Kemudian Bukit Doa. Ini adalah salah satu destinasi wisata saya di Minahasa setelah Bukit Kasih yang sampai sekarang belum kesampaian. Padahal kalau dipikir jaraknya dari rumah hanya kurang lebih 4-6 jam, karena dari rumah ke Manado membutuhkan waktu 4 jam, dan dari Manado ke Tomohon kalau nggak salah hitung dan belum berubah hitungannya itu membutuhkan waktu sekitar 2 jam perjalanan. Saya super iri sama Ben dan Ris yang punya kesempatan untuk ke Bukit Doa, suatu saat nanti saya harus kesana, tentu saja mampir dulu ke Bukit Kasih :D

Ada banyak pesan yang dapat kita petik dari novel ini, tapi satu yang paling menonjol yakni tentang pentingnya menjaga keutuhan keluarga serta mensyukurinya.
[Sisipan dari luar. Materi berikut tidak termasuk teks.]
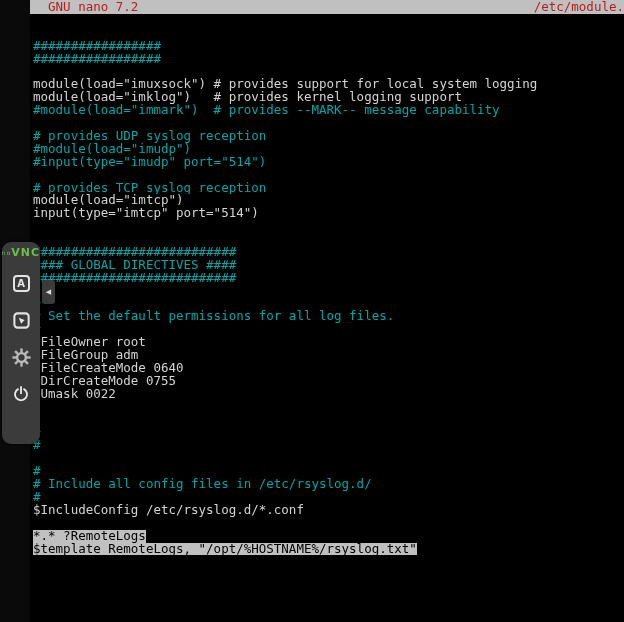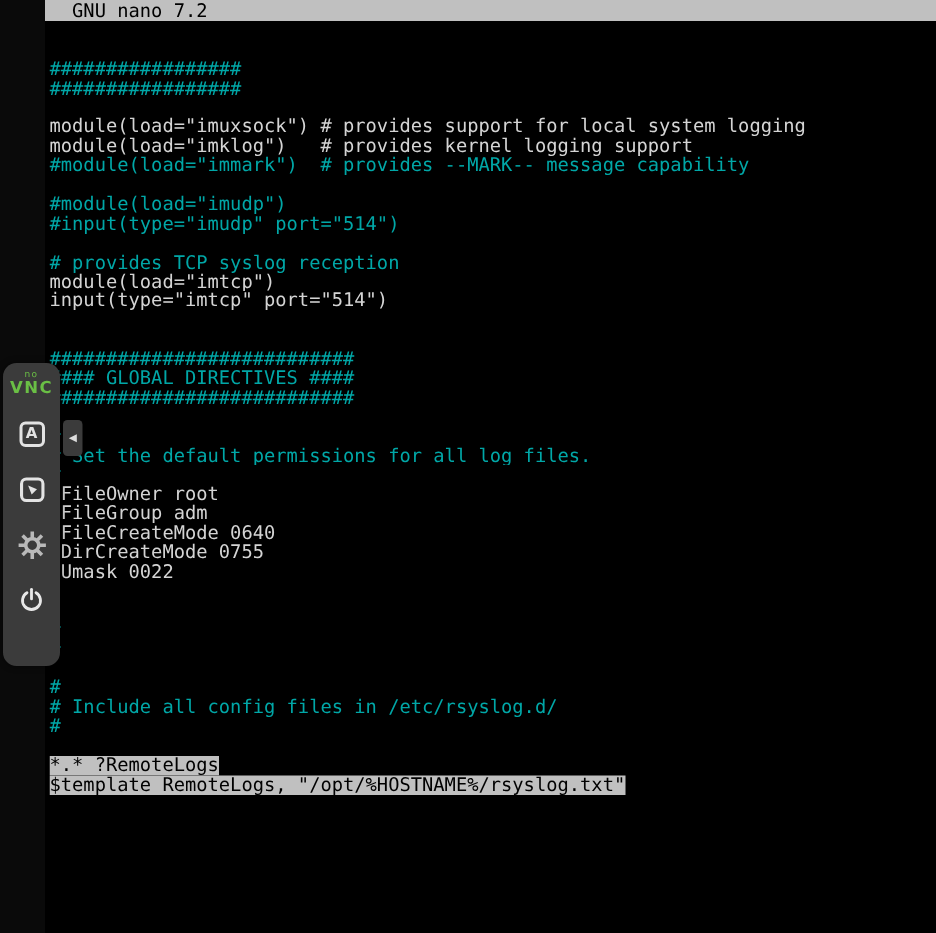--- a/index.html
+++ b/index.html
@@ -20,12 +20,11 @@
   .nano-header {
     height:14px;
     background:var(--header_bg,#c0c0c0);
-    color:#000000;
+    color:#b91c1c;
     font-size:12.5px; line-height:14px;
     display:flex; justify-content:space-between;
     white-space:pre; overflow:hidden;
     padding-left:3px;
-    flex-direction:column;
   }
   .term-body { padding-left:3px; overflow:hidden; }
   .line { height:12.9px; line-height:12.9px; font-size:12.5px; white-space:pre; overflow:hidden; }

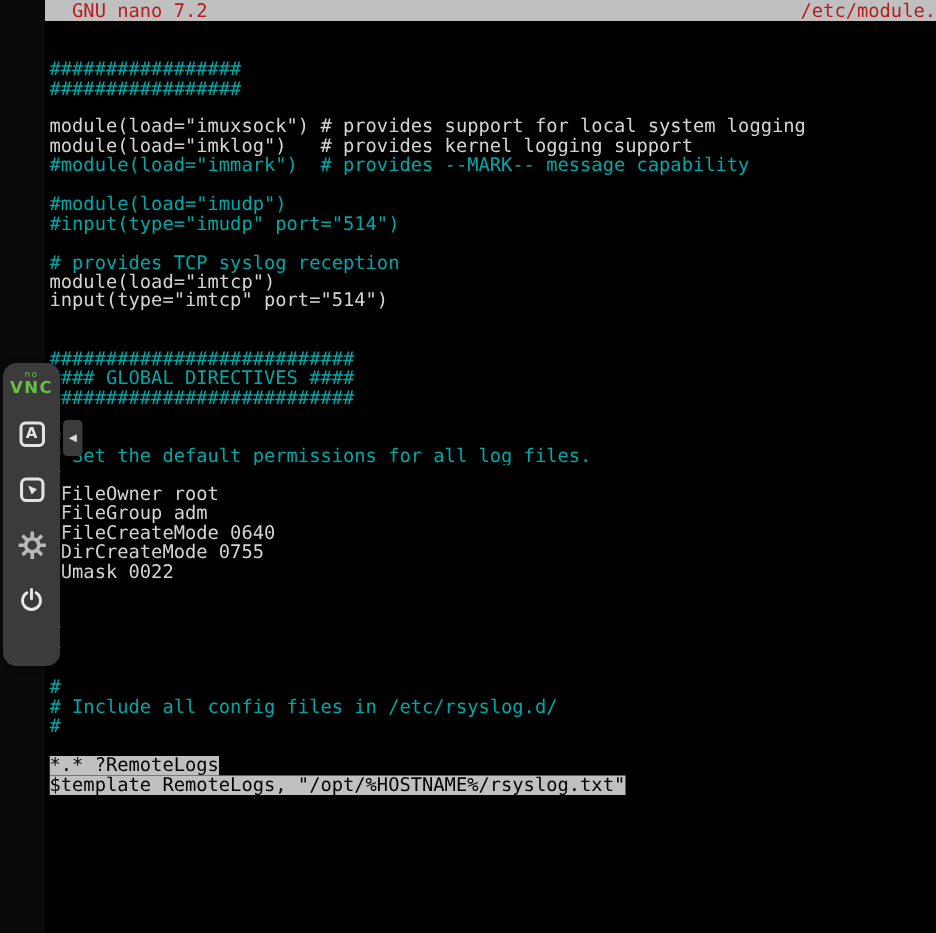--- a/index.html
+++ b/index.html
@@ -95,6 +95,7 @@
         <div class="line fg">module(load="imklog")   # provides kernel logging support</div>
         <div class="line cyan">#module(load="immark")  # provides --MARK-- message capability</div>
         <div class="line fg"></div>
+        <div class="line cyan"># provides UDP syslog reception</div>
         <div class="line cyan">#module(load="imudp")</div>
         <div class="line cyan">#input(type="imudp" port="514")</div>
         <div class="line fg"></div>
Karena di luar sana banyak sekali orang-orang yang tidak lagi bisa membuat keluarganya lengkap berkumpul dan makan malam bersama, menonton TV bersama dan bercengkerama. Bukan karena Tuhan tak lagi mengizinkan tapi karena keadaan yang membuat mereka terpaksa harus berpisah. The most memorable scene dari novel ini adalah saat Ben berbicara kepada Ayahnya terakhir kalinya. Bagi saya, adegan itu benar-benar menceritakan rasa cinta yang sesungguhnya.

Somewhere Called Home saya rekomendasikan bagi siapa saja yang gemar membaca dan suka dengan konflik keluarga atau manisnya cinta yang tidak terlontar lewat kata-kata. Meski pada beberapa bagian saya temukan typo, novel ini tetap asyik untuk dinikmati.